**Task brief**
Copy, from the material below, each line that contains the word "xxxx".

**Available data**
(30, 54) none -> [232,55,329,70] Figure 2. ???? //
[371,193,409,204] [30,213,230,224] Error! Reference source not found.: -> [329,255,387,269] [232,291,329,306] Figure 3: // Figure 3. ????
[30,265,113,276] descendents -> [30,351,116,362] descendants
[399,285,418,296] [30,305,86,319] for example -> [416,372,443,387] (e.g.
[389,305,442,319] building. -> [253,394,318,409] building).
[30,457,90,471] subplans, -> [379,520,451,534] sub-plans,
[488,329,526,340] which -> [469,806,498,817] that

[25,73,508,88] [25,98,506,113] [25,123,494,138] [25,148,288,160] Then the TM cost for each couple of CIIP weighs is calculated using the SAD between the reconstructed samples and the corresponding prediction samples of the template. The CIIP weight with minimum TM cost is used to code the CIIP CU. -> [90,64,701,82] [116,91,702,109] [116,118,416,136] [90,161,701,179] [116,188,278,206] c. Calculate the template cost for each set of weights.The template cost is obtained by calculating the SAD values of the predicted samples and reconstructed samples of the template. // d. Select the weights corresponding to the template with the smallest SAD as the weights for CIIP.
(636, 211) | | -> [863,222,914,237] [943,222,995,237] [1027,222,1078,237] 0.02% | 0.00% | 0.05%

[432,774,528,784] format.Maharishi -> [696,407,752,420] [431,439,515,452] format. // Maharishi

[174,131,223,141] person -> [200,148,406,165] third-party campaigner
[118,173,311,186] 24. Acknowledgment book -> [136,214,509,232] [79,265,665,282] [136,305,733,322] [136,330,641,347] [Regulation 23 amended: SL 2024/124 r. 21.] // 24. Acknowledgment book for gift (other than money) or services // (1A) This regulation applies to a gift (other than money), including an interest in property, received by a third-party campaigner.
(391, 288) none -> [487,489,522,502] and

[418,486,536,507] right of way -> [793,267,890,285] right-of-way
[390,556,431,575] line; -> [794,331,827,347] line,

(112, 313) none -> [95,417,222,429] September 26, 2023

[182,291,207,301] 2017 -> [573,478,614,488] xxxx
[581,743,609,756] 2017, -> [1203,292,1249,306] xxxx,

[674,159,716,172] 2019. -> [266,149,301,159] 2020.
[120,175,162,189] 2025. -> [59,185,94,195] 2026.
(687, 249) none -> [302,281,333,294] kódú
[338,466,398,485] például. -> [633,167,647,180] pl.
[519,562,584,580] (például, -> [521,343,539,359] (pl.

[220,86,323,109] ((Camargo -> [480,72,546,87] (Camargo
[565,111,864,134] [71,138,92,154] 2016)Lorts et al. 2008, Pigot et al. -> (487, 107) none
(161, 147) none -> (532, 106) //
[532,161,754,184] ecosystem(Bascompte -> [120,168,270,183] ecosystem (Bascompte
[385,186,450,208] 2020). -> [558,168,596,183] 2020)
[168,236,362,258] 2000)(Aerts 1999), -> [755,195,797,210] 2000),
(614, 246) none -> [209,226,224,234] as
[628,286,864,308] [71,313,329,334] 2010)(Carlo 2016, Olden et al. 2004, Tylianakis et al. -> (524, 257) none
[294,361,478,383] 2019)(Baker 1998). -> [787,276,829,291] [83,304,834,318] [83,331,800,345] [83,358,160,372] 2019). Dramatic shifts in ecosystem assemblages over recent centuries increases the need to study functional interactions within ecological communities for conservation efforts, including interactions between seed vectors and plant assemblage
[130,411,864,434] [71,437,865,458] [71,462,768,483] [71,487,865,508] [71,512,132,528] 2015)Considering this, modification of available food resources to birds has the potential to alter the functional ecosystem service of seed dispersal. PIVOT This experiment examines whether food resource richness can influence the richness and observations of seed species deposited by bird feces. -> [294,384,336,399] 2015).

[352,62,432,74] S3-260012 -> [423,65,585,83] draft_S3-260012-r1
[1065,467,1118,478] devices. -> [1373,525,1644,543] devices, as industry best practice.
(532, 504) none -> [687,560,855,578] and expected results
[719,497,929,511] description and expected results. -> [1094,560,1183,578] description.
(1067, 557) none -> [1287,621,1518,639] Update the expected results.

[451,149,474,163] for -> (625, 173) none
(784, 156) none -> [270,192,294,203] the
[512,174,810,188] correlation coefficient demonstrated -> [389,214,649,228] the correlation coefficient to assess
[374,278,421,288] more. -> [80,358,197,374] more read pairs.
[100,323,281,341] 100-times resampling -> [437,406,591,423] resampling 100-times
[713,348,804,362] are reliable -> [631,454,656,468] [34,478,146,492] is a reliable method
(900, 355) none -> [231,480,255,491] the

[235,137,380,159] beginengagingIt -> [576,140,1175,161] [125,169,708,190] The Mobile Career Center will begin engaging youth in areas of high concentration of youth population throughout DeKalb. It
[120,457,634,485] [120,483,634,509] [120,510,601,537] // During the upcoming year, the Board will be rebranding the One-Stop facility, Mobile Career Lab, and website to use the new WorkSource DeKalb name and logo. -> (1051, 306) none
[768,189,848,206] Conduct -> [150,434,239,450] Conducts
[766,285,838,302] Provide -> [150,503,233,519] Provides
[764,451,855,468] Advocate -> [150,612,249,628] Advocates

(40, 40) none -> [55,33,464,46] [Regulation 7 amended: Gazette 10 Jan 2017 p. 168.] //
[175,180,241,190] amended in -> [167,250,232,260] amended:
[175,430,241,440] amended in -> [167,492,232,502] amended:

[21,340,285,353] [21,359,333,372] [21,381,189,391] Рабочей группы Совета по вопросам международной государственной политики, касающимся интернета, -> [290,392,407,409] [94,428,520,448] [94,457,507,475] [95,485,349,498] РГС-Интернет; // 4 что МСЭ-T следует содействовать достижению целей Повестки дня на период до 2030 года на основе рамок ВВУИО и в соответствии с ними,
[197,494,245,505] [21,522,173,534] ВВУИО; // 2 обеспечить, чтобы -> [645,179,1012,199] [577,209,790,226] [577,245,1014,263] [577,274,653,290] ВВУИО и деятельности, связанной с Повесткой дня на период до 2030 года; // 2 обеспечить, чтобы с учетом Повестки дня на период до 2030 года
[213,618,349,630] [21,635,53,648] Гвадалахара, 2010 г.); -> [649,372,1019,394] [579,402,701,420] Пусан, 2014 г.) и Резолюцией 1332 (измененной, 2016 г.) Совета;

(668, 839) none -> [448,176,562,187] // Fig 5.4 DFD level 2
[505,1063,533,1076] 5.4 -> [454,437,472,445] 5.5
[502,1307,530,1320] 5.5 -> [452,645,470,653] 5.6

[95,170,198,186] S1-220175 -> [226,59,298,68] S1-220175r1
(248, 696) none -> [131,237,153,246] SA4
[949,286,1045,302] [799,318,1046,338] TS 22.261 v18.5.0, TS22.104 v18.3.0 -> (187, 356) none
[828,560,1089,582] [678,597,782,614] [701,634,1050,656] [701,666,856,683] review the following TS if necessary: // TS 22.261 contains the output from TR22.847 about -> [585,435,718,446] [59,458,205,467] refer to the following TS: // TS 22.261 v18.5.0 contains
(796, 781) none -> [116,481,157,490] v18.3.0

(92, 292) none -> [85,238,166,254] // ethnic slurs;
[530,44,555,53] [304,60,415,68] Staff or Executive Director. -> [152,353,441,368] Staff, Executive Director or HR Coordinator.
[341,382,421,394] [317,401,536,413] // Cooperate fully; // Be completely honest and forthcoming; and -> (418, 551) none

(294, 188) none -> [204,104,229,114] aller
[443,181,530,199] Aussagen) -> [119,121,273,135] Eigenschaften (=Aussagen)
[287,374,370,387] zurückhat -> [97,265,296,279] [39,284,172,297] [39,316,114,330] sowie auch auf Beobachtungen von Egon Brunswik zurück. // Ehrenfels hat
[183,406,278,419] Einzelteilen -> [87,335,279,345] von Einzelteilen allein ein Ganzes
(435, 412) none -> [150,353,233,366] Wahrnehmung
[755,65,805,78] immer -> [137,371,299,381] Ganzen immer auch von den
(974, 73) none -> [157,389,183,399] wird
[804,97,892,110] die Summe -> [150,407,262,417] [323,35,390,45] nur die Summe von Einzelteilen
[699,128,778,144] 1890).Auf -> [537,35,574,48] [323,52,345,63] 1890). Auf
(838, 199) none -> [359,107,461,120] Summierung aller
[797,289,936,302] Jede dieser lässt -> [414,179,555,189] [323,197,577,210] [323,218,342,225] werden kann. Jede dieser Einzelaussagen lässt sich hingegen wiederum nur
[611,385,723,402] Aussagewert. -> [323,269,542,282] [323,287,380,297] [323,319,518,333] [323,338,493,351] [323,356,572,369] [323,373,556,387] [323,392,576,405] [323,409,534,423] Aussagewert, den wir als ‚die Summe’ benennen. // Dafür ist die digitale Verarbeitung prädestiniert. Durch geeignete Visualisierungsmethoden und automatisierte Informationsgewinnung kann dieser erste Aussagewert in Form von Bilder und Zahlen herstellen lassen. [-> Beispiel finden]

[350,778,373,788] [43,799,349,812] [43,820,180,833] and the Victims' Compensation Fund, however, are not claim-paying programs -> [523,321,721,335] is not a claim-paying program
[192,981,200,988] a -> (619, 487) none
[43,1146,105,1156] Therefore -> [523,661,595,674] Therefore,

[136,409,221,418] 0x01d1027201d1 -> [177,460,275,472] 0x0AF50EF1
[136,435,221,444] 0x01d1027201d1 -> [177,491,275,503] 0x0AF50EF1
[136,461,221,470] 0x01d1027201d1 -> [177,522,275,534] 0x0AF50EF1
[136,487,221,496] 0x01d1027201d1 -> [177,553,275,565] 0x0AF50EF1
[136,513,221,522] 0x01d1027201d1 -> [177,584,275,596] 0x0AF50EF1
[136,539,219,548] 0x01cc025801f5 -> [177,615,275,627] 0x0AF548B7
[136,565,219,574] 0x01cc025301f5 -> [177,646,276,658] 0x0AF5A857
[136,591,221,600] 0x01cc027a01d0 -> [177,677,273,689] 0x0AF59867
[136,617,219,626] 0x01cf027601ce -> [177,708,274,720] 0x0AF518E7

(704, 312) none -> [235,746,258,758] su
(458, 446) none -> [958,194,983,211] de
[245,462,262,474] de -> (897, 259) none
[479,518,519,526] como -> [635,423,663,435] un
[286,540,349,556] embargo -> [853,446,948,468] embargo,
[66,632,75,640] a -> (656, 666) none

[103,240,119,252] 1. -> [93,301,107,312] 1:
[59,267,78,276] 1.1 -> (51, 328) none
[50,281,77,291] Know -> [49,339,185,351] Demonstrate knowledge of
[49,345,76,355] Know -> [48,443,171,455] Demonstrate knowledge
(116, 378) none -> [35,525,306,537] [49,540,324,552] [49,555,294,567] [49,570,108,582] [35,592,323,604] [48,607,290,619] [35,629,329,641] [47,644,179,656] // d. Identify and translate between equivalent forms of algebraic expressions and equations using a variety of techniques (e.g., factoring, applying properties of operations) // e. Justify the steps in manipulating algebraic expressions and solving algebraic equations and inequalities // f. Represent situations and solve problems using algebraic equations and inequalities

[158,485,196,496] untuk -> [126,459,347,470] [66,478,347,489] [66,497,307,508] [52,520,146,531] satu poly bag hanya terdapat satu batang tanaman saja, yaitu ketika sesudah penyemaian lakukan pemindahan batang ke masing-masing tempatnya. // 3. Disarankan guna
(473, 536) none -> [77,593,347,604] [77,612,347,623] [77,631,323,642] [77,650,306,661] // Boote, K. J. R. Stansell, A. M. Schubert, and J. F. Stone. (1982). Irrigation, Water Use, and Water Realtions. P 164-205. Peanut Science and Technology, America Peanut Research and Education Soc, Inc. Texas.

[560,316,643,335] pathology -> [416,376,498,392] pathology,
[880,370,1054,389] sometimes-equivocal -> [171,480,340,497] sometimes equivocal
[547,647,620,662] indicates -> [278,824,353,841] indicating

**Exercise output**
[182,291,207,301] 2017 -> [573,478,614,488] xxxx
[581,743,609,756] 2017, -> [1203,292,1249,306] xxxx,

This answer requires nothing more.